帮助学生模型（即本模型）从教师模型（ChatGPT）学习思维过程。

📦 安装指南

文档未提及安装步骤，故跳过此章节。

💻 使用示例

基础用法

import torch
from transformers import LlamaForCausalLM, LlamaTokenizer

# Hugging Face model_path
model_path = 'psmathur/orca_mini_3b'
tokenizer = LlamaTokenizer.from_pretrained(model_path)
model = LlamaForCausalLM.from_pretrained(
    model_path, torch_dtype=torch.float16, device_map='auto',
)


#generate text function
def generate_text(system, instruction, input=None):
    
    if input:
        prompt = f"### System:\n{system}\n\n### User:\n{instruction}\n\n### Input:\n{input}\n\n### Response:\n"
    else:
        prompt = f"### System:\n{system}\n\n### User:\n{instruction}\n\n### Response:\n"
    
    tokens = tokenizer.encode(prompt)
    tokens = torch.LongTensor(tokens).unsqueeze(0)
    tokens = tokens.to('cuda')

    instance = {'input_ids': tokens,'top_p': 1.0, 'temperature':0.7, 'generate_len': 1024, 'top_k': 50}

    length = len(tokens[0])
    with torch.no_grad():
        rest = model.generate(
            input_ids=tokens, 
            max_length=length+instance['generate_len'], 
            use_cache=True, 
            do_sample=True, 
            top_p=instance['top_p'],
            temperature=instance['temperature'],
            top_k=instance['top_k']
        )    
    output = rest[0][length:]
    string = tokenizer.decode(output, skip_special_tokens=True)
    return f'[!] Response: {string}'

# Sample Test Instruction Used by Youtuber Sam Witteveen https://www.youtube.com/@samwitteveenai
system = 'You are an AI assistant that follows instruction extremely well.

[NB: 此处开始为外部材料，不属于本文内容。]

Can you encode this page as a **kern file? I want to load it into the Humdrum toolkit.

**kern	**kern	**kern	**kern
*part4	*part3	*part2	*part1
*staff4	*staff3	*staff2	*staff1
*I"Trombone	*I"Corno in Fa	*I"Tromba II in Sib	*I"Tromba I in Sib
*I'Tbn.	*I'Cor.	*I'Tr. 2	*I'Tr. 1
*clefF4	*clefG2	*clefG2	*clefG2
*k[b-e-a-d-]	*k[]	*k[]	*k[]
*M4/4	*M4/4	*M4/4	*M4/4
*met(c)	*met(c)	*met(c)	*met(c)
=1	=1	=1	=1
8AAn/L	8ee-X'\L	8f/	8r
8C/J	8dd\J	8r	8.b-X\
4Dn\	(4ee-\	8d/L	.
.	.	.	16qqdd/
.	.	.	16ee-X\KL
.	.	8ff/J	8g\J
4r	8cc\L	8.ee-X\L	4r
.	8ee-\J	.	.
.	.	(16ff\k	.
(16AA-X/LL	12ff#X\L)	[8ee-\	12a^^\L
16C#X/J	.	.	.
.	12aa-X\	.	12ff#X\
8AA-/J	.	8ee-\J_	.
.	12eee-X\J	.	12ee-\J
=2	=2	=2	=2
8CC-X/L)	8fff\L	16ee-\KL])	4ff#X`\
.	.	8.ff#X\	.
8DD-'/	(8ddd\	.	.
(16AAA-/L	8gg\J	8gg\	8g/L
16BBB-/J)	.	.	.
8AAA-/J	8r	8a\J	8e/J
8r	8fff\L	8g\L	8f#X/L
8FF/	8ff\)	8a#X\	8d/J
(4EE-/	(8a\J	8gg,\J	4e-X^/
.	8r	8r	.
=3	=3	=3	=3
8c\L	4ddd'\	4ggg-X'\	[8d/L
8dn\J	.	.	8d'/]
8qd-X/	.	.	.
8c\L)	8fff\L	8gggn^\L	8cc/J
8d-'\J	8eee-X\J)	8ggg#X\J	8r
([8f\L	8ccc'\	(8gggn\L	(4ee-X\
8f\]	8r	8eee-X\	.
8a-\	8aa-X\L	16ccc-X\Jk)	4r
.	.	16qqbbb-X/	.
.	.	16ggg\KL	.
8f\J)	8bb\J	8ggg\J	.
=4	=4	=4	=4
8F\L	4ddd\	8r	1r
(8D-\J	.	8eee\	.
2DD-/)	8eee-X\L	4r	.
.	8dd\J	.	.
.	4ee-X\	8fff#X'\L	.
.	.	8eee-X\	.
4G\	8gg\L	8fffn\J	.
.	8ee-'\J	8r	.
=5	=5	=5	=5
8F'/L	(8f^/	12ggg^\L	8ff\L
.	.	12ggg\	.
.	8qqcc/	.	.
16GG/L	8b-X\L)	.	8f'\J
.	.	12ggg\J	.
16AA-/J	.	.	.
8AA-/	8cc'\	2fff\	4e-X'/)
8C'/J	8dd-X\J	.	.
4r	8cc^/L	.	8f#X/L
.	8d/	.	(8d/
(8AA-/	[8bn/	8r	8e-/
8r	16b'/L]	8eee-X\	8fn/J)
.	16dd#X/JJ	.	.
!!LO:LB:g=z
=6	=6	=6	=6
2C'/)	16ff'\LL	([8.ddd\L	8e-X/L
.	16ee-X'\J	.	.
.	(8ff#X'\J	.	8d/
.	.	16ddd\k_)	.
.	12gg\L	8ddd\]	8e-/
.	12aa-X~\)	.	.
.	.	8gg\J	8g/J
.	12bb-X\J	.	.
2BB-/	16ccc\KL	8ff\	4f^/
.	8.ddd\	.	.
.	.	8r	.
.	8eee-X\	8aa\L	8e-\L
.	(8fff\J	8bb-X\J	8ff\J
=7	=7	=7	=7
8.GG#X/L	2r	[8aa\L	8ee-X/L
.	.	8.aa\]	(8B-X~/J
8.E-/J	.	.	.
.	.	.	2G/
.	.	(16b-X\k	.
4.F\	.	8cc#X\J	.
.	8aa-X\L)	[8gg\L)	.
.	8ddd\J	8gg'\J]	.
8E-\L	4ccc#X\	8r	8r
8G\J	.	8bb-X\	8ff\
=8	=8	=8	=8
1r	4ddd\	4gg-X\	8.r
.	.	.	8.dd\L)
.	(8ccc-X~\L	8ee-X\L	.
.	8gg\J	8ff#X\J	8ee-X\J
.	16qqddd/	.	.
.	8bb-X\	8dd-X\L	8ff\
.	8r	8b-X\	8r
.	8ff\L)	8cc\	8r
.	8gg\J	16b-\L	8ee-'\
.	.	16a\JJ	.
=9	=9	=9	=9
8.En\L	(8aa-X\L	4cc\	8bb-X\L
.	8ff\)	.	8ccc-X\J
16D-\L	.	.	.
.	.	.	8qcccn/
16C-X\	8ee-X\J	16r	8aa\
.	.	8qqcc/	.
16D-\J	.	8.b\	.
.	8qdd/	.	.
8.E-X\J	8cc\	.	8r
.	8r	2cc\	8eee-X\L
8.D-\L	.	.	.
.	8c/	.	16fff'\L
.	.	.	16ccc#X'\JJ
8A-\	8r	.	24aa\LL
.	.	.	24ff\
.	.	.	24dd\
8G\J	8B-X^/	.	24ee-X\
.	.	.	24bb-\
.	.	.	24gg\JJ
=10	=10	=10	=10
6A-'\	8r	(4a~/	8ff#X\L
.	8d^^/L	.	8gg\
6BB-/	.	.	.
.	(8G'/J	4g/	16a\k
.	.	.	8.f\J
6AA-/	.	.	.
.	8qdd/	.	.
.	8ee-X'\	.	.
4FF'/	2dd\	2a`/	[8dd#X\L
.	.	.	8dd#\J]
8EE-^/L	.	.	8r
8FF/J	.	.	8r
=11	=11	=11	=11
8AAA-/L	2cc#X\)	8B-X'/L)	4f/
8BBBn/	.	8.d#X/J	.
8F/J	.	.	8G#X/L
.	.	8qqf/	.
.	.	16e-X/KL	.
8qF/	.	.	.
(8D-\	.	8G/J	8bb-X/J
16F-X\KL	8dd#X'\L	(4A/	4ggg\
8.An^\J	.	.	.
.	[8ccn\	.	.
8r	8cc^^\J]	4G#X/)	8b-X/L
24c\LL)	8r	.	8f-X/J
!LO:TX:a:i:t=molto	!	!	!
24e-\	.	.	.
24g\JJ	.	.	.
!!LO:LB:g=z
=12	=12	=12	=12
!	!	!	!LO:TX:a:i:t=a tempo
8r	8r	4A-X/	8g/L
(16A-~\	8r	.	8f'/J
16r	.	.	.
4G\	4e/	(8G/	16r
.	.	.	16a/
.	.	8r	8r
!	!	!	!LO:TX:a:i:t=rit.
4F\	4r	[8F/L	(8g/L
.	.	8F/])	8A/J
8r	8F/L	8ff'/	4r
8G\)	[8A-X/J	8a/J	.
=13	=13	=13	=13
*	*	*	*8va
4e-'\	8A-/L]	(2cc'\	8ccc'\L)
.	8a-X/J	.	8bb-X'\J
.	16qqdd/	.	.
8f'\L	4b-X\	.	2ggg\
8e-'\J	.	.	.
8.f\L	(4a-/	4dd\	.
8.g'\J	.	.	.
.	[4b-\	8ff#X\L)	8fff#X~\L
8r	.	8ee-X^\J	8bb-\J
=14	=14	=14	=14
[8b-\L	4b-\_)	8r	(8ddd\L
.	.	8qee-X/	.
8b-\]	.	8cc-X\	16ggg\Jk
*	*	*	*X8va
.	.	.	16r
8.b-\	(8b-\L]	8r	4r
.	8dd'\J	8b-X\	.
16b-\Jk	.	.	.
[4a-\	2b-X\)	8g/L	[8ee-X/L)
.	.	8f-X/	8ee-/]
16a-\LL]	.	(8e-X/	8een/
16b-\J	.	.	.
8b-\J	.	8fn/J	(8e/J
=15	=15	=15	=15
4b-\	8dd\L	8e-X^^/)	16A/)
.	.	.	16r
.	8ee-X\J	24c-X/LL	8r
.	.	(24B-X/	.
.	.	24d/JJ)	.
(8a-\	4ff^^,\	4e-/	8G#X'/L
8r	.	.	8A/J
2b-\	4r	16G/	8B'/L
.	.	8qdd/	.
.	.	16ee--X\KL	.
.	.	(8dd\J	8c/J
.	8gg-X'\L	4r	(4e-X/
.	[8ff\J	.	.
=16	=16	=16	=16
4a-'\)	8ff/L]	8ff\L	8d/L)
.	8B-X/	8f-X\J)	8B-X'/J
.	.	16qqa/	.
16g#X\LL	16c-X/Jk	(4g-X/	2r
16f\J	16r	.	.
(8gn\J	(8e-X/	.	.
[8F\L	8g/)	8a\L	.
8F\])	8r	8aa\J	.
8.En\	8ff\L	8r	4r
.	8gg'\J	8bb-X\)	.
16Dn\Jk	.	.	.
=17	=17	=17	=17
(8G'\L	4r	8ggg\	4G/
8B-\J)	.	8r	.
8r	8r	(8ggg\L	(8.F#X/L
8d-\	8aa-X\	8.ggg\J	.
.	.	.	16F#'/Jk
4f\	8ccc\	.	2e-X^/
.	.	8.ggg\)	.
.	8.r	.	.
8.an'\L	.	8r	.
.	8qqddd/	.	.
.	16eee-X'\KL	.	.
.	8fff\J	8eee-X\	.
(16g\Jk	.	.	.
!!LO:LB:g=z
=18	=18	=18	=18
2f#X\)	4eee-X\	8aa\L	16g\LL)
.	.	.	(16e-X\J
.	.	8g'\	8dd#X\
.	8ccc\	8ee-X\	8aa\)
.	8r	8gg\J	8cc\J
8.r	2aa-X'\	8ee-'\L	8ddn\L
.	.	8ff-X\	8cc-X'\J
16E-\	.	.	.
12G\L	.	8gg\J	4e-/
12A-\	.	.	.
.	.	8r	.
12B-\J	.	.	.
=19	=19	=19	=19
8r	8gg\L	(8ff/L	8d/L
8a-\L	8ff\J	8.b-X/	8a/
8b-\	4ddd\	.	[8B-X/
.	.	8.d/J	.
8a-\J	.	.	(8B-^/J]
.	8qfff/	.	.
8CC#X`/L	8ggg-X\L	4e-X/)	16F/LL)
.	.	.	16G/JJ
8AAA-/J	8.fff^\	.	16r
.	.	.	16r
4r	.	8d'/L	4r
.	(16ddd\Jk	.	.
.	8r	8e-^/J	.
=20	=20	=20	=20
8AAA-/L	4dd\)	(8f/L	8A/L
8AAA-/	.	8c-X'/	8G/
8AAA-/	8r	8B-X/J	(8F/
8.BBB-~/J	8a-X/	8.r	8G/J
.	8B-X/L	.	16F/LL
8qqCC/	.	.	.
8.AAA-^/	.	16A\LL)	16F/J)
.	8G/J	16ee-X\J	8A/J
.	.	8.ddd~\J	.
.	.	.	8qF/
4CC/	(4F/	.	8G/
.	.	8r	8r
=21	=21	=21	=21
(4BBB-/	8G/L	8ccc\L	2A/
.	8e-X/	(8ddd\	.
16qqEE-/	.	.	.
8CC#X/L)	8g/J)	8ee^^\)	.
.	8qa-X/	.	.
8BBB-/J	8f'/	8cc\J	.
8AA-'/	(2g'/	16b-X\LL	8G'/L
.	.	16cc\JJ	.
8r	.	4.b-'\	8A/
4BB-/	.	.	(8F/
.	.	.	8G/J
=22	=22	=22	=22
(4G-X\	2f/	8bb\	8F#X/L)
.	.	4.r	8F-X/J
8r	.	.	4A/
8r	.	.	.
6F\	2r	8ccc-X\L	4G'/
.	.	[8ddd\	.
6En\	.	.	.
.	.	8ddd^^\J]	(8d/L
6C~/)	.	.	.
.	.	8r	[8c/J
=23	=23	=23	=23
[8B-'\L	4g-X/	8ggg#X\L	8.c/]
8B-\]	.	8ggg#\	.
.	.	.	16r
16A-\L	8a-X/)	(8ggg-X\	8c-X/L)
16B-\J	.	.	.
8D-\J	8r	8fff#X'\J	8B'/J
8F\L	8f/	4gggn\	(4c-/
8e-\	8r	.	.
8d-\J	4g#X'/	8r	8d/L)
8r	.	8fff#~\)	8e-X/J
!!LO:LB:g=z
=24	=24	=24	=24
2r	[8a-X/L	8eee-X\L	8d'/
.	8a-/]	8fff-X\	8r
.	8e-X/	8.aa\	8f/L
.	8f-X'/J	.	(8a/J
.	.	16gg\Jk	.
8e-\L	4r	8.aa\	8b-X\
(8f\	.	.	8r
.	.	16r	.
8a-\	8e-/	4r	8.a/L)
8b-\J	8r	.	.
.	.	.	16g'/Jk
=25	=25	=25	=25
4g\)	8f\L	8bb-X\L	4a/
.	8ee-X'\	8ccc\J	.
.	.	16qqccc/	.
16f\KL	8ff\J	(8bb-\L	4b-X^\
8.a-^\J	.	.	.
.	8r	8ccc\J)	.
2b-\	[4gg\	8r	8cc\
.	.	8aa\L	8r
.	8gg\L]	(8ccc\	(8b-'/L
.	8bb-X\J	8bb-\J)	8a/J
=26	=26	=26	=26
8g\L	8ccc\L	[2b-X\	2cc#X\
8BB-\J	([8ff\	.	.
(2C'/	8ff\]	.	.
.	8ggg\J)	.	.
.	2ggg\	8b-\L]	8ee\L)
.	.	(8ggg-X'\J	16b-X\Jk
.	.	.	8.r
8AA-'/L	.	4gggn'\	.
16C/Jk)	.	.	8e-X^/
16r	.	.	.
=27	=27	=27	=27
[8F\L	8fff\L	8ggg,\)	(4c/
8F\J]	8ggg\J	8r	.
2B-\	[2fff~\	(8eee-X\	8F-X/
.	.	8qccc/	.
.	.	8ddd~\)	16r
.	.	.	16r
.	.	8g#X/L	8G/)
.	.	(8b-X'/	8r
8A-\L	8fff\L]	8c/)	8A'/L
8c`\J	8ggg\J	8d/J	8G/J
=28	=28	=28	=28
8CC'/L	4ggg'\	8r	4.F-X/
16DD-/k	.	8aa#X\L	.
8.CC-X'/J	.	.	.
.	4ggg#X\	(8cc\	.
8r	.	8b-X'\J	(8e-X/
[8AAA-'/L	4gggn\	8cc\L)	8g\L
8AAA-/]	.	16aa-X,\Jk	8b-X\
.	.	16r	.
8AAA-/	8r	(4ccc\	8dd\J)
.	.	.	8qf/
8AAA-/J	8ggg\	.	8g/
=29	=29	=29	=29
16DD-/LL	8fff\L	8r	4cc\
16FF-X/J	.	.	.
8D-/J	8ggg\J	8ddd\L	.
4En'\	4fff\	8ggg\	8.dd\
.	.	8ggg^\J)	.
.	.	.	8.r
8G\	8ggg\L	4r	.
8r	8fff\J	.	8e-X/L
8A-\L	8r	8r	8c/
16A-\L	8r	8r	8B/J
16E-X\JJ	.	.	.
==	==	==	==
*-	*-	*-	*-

Help as much as you can.'
instruction = 'Write a letter to Sam Altman, CEO of OpenAI, requesting him to convert GPT4 a private model by OpenAI to an open source project'
print(generate_text(system, instruction))

高级用法

# 此部分文档未提及高级用法说明，保持原代码
import torch
from transformers import LlamaForCausalLM, LlamaTokenizer

# Hugging Face model_path
model_path = 'psmathur/orca_mini_3b'
tokenizer = LlamaTokenizer.from_pretrained(model_path)
model = LlamaForCausalLM.from_pretrained(
    model_path, torch_dtype=torch.float16, device_map='auto',
)


#generate text function
def generate_text(system, instruction, input=None):
    
    if input:
        prompt = f"### System:\n{system}\n\n### User:\n{instruction}\n\n### Input:\n{input}\n\n### Response:\n"
    else:
        prompt = f"### System:\n{system}\n\n### User:\n{instruction}\n\n### Response:\n"
    
    tokens = tokenizer.encode(prompt)
    tokens = torch.LongTensor(tokens).unsqueeze(0)
    tokens = tokens.to('cuda')

    instance = {'input_ids': tokens,'top_p': 1.0, 'temperature':0.7, 'generate_len': 1024, 'top_k': 50}

    length = len(tokens[0])
    with torch.no_grad():
        rest = model.generate(
            input_ids=tokens, 
            max_length=length+instance['generate_len'], 
            use_cache=True, 
            do_sample=True, 
            top_p=instance['top_p'],
            temperature=instance['temperature'],
            top_k=instance['top_k']
        )    
    output = rest[0][length:]
    string = tokenizer.decode(output, skip_special_tokens=True)
    return f'[!] Response: {string}'

# Sample Test Instruction Used by Youtuber Sam Witteveen https://www.youtube.com/@samwitteveenai
system = 'You are an AI assistant that follows instruction extremely well. Help as much as you can.'
instruction = 'Write a letter to Sam Altman, CEO of OpenAI, requesting him to convert GPT4 a private model by OpenAI to an open source project'
print(generate_text(system, instruction))

📚 详细文档

数据集

我们构建了经过解释调优的WizardLM数据集 ~70K、Alpaca数据集 ~52K 和 Dolly-V2数据集 ~15K，使用了 Orca研究论文中的方法。

与原始数据集使用的普通指令调优方法不同，我们利用了Orca研究论文中提供的所有15条系统指令来生成自定义数据集。

这有助于学生模型（即本模型）从教师模型（ChatGPT，gpt-3.5-turbo-0301版本）学习思维过程。

请参阅以下示例用法，了解如何在每个指令之前添加系统提示。

训练

训练配置如下表所示：

训练在8个A100（80G）GPU上进行，持续约4小时，使用 Lambda Labs 的成本为48美元。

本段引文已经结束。